Dolby Atmos has "audio beds" and "objects".
Audio beds are channels, just like the ones in 2.0, 5.1, 7.1 etc configurations.
Objects are sounds that are independent from channels. There can be up to 128 objects simultaneously.
Now let's assume that a soundtrack is composed of a stereo acoustic guitar, and a mosquito flying around in a room.
The acoustic guitar will be mixed as "audio bed". This means that it will be heard through the front left and front right speakers, no matter how many speakers the system is composed of.
The mosquito flyes across the room. As it moves, it will be heard from the speaker(s) that are closest to the position of the mosquito in the room. If the mosquito flies in every corner of the room, it will be heard in turn from every speaker. If there are 2, it will be heard from 2. If there are 9, it will be heard from 9. If there are 64, it will be heard from 64 speakers. So, one single object can be heard from up to 64 different speakers.
Now the mosquito exits the room, and 128 bees enter the room, but they fly close, and they stay near a corner. Each bee has been recorded separately, and each bee is an audio object. As they stay in the same place, they will be heard from just one or two speakers. So, 128 different objects can be heard from just one or two speakers. Should they spread across the room, they will be heard from all the speakers.
Does any of this make sense to you? Audio beds are just channels. They are the static part of Atmos.

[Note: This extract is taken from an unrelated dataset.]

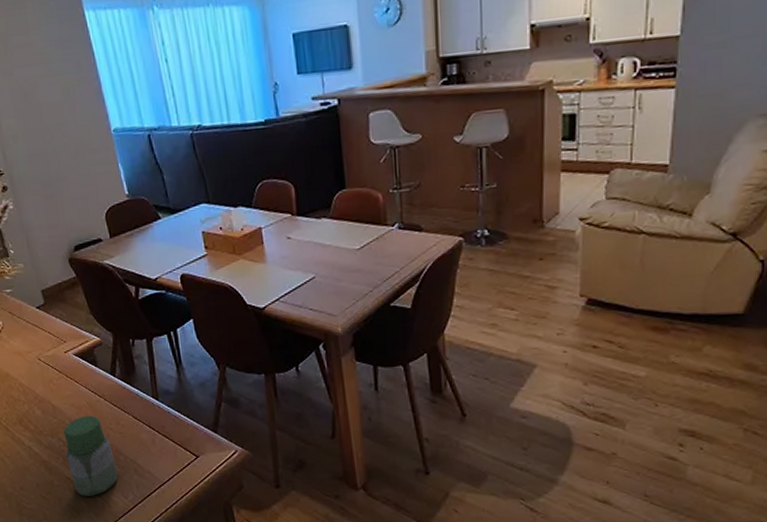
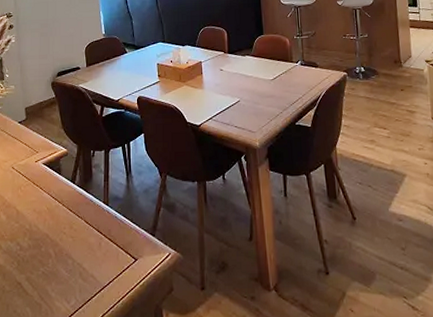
jar: present [63,415,118,496] -> none [20,220,64,302]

The audio bed part will go to fixed speakers, no matter where they are.
Audio objects will go to those speakers that the Atmos decoder deems as the closest to where the audio object should be.
That is why even if you don't have ceiling or height speakers, even if you have a 3.1 system, you will benefit from Atmos. The audio objects will be, in every case, be reproduced by the best speaker.
(This post is intended just as an idea to help all those AVS members who seem to be struggling with these new concepts. I hope someone will write something a lot better that what I did. English is obviously not my native language!